■ **Consegna 1**
Traduci in inglese questa frase del testo sugli alberi: "Alberi che parevano morti si ridestano con il germogliare di quelle gemme portatrici di vita."

Così gli alberi non sono solo ammasso di legna da ardere. Vivono. Il respiro umano, il cui valore si capisce solo quando lo sentiamo venirci meno, testimonia di questo legame. Lo si impara da bambini e lo si dimentica da adulti. Giustamente tutti abbiamo provato l’emozione di aver nascosto nel terreno un seme e averne visto con commozione spuntare la fragile piantina. E con una velocità strabiliante l’abbiamo dimenticato man mano che, dentro al mondo, ci consegnavamo a quel delirio di dispotica presunzione che ci illudeva di esserne padroni.
Ma la delicata lezione della vita ci arriva dalla freschezza sempre rinnovata della natura che si risveglia a primavera. Alberi che parevano morti si ridestano con il germogliare di quelle gemme portatrici di vita. Diventeranno fiori che rallegreranno la vista e daranno frutti per la gioia della nostra tavola. E con le loro verdi foglie assorbiranno l’anidride velenosa che produciamo per restituirci fresco ossigeno che permette ai nostri polmoni di respirare e darci energia di vita. E tra i loro rami gli uccelli con una precisione degna di un ingegnere ricamano i loro nidi in attesa che dai loro amori sbocci altra vita per la letizia del creato.
Dentro a questo circolo vitale c’è l’ingegno sorprendente di Dio che ha creato un habitat, unico e originale, dentro allo spazio incalcolabile dell’universo ove l’uomo possa costruire la sua storia di libertà. E per questo lo ha affidato all’uomo perché uscisse dalle caverne e facesse delle case. Non solo, ma perché le case fossero luoghi di affetti, calorosi come il fuoco che vi si accende e luminosi come gli occhi inacantati dei bambini che vi crescono. Così si accende la vita e si propaga quel nido d’affezioni che è la famiglia umana.
Ma per chi e per che cosa tutto questo? Che senso ha questa creazione immensa messa tra le nostre mani? Qual è la sua destinazione?

■ **Materiale fornito**
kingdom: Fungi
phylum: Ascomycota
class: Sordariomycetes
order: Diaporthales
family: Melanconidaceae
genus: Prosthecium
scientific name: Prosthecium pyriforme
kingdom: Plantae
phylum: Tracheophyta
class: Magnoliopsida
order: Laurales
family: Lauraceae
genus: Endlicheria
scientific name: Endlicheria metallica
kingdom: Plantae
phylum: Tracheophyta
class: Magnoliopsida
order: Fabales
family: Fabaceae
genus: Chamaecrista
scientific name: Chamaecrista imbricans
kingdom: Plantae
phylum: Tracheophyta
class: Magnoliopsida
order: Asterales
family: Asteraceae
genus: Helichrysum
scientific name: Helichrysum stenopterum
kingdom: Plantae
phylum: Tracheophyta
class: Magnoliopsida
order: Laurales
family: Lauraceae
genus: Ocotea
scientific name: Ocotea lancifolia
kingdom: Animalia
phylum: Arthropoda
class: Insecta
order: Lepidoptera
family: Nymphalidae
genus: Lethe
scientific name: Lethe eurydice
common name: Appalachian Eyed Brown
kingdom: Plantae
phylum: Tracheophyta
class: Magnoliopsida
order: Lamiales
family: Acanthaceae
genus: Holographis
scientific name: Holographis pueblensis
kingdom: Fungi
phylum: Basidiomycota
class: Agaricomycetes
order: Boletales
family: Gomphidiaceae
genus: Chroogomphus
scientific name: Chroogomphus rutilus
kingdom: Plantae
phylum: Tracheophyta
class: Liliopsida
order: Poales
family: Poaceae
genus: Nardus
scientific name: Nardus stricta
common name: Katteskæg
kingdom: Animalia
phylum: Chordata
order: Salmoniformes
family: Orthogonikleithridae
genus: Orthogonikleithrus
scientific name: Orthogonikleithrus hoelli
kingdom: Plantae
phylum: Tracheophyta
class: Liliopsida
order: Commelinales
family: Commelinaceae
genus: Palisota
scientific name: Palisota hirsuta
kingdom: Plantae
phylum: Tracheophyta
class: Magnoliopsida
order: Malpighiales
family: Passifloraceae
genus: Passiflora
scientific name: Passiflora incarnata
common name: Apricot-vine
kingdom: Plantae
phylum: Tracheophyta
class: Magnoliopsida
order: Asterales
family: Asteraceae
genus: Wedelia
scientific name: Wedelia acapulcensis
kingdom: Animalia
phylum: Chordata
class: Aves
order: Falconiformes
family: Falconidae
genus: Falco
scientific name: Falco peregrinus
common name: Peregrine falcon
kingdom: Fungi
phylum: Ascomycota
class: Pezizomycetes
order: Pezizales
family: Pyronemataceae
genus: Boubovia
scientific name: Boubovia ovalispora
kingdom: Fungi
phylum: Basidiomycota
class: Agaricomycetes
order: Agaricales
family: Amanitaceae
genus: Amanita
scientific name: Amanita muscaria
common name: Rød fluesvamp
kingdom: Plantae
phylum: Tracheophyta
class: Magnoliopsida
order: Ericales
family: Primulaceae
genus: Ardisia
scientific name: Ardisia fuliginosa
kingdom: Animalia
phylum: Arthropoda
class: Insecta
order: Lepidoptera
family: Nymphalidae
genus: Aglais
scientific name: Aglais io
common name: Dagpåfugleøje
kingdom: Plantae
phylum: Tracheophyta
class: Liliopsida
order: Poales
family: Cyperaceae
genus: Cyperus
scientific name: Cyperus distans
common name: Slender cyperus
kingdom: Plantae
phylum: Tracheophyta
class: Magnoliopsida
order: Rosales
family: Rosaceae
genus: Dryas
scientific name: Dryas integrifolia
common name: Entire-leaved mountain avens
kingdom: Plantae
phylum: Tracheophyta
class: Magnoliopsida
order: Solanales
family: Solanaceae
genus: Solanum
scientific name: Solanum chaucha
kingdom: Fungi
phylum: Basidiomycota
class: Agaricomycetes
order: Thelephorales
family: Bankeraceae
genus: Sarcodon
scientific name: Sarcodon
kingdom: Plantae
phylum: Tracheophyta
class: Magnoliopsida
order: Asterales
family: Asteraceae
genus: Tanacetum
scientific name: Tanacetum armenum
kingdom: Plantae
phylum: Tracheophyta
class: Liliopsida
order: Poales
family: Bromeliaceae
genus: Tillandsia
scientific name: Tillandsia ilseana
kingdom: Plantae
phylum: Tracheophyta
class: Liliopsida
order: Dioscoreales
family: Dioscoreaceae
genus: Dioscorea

■ **Consegna 2**
Converti in un elenco numerato soltanto il tratto delle righe fornite che va dalla riga contenente "scientific name: Chroogomphus rutilus" fino a quella contenente "family: Pyronemataceae", entrambe incluse, omettendo le righe vuote.

■ **Risposta corretta 1**
Trees that seemed dead reawaken with the sprouting of those life-bearing buds.

■ **Risposta corretta 2**
1. scientific name: Chroogomphus rutilus
2. kingdom: Plantae
3. phylum: Tracheophyta
4. class: Liliopsida
5. order: Poales
6. family: Poaceae
7. genus: Nardus
8. scientific name: Nardus stricta
9. common name: Katteskæg
10. kingdom: Animalia
11. phylum: Chordata
12. order: Salmoniformes
13. family: Orthogonikleithridae
14. genus: Orthogonikleithrus
15. scientific name: Orthogonikleithrus hoelli
16. kingdom: Plantae
17. phylum: Tracheophyta
18. class: Liliopsida
19. order: Commelinales
20. family: Commelinaceae
21. genus: Palisota
22. scientific name: Palisota hirsuta
23. kingdom: Plantae
24. phylum: Tracheophyta
25. class: Magnoliopsida
26. order: Malpighiales
27. family: Passifloraceae
28. genus: Passiflora
29. scientific name: Passiflora incarnata
30. common name: Apricot-vine
31. kingdom: Plantae
32. phylum: Tracheophyta
33. class: Magnoliopsida
34. order: Asterales
35. family: Asteraceae
36. genus: Wedelia
37. scientific name: Wedelia acapulcensis
38. kingdom: Animalia
39. phylum: Chordata
40. class: Aves
41. order: Falconiformes
42. family: Falconidae
43. genus: Falco
44. scientific name: Falco peregrinus
45. common name: Peregrine falcon
46. kingdom: Fungi
47. phylum: Ascomycota
48. class: Pezizomycetes
49. order: Pezizales
50. family: Pyronemataceae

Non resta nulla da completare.